Table 1 Conditional mutual information for the \(10^{th}\) important features

It is important to clarify that several descriptors contained in the data set were not taken into account due to the amount of data available. That is, those variables with little data were discarded in order to provide a more reliable estimate of the mutual information. Although the dataset consists of more than 40, 000 observations, it is plagued by missing data. In particular, taking the relative humidity versus PCE variable (see Fig. 3) yields only 67 observations out of 42, 000. The graph shows lower values of PCE for very low and high values of relative humidity. The best PCE values are for relative humidity values between 30 and \(40\%\). In other words, it should be necessary to use statistical association measures that are adjusted to detecting non-liner relationships in case of missing data.

4 Conclusions and future work

We introduce a method that quantifies the degree of statistical association between descriptors of Perovskite solar cells. It is able to measure its statistical association even in cases of non-linear relationships between descriptors; moreover, since we do not use any model, this estimation does not depend on any model either, thus achieving a general quantification of input features relevance. With this study, we have found that ion X is the factor that most impacts the performance of the solar cell. On the other hand, variables such as Band Gap, Perovskite layer thickness, and A and B ions are also important.
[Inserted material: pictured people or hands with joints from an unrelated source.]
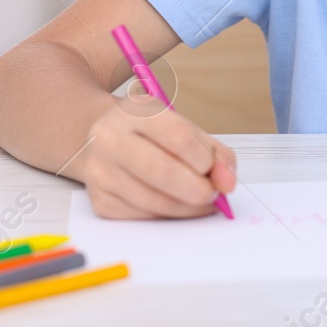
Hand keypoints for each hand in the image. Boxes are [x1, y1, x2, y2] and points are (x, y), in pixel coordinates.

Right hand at [74, 100, 237, 218]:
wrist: (103, 139)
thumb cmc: (151, 134)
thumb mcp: (181, 126)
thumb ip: (213, 151)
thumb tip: (227, 183)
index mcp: (135, 111)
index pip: (178, 137)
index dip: (206, 160)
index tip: (218, 172)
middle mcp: (110, 138)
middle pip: (161, 171)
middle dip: (197, 190)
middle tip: (213, 195)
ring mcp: (99, 170)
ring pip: (153, 201)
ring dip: (186, 208)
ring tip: (199, 202)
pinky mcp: (99, 200)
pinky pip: (142, 216)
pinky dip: (166, 216)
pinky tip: (175, 205)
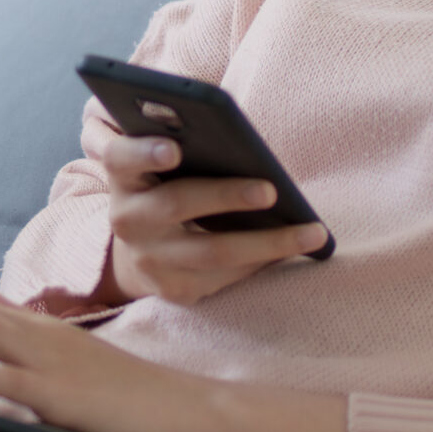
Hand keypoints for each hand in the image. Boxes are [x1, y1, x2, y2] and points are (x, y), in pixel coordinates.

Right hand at [94, 133, 329, 306]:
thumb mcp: (163, 167)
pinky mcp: (174, 289)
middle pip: (176, 204)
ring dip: (268, 242)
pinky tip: (295, 250)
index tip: (174, 148)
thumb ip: (184, 148)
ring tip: (311, 232)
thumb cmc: (169, 188)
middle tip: (271, 190)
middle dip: (226, 196)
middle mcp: (128, 220)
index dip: (144, 152)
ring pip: (213, 251)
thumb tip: (241, 142)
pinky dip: (262, 261)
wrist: (143, 251)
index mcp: (124, 176)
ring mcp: (149, 260)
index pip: (121, 157)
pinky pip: (225, 276)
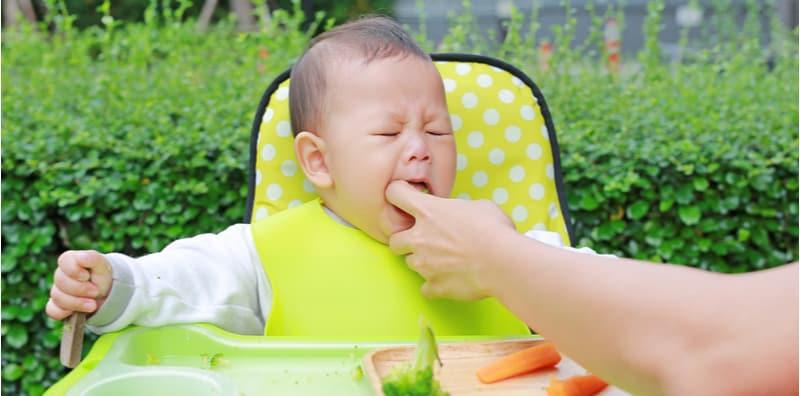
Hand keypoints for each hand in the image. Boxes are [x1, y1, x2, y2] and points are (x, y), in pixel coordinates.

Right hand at [46, 250, 112, 319]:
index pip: (64, 261)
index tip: (86, 276)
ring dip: (77, 303)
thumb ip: (92, 258)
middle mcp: (60, 275)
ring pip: (58, 297)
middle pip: (60, 281)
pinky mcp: (56, 306)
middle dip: (81, 289)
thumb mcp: (102, 264)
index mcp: (69, 260)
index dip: (75, 271)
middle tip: (96, 291)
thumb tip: (81, 258)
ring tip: (93, 304)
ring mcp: (57, 291)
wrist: (107, 293)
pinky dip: (66, 312)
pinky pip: (52, 311)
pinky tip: (79, 312)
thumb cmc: (102, 275)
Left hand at [385, 181, 515, 299]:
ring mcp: (424, 264)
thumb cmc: (494, 229)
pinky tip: (450, 279)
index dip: (397, 195)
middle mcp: (419, 237)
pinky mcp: (434, 286)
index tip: (406, 200)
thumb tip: (460, 215)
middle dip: (404, 240)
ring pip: (409, 264)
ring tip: (444, 260)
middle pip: (394, 240)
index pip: (395, 194)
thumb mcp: (478, 206)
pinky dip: (435, 285)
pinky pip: (425, 288)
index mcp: (428, 211)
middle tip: (423, 240)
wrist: (503, 262)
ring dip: (422, 262)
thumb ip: (459, 209)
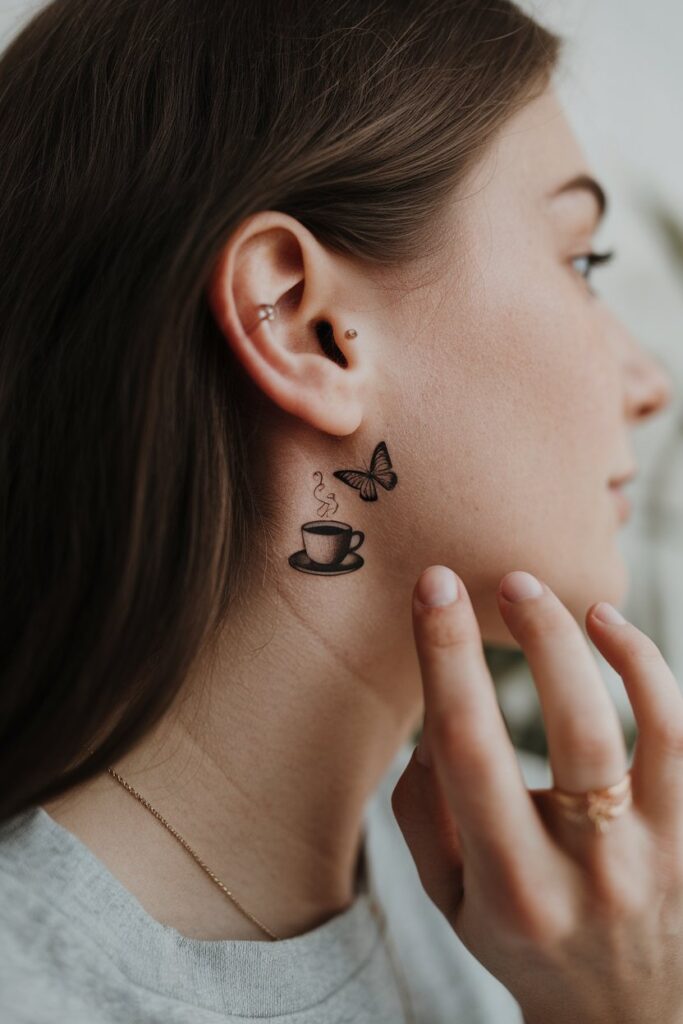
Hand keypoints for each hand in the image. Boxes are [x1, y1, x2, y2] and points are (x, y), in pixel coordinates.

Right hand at [391, 566, 682, 1023]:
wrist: (625, 1016)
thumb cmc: (522, 940)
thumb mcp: (448, 900)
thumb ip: (425, 811)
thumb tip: (437, 716)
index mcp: (513, 886)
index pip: (470, 752)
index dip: (449, 658)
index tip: (435, 590)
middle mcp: (593, 871)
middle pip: (575, 731)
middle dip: (538, 638)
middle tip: (508, 580)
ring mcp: (659, 851)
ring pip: (648, 727)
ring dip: (601, 649)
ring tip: (563, 599)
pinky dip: (651, 670)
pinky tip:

Regarding future work, due to the amount of missing data and the curse of dimensionality, it is difficult to estimate the joint mutual information between sets of input descriptors and performance measures in order to establish the set of optimal features. It is important to take into account that mutual information estimation implies N-dimensional probability density function estimation procedures. On the other hand, by using feature selection by means of adjustable models (wrapper methods), we would also experiment problems. As the dimension of the model increases, the number of available complete observations decreases, thus having a less number of observations as we include input descriptors. We would be discarding information as we increase the model complexity. Therefore, it would be necessary to carry out adequate feature selection methods for missing data problems. Another strategy is to implement techniques such as MICE (Multiple Imputation for Chained Equations) to estimate missing values before estimations.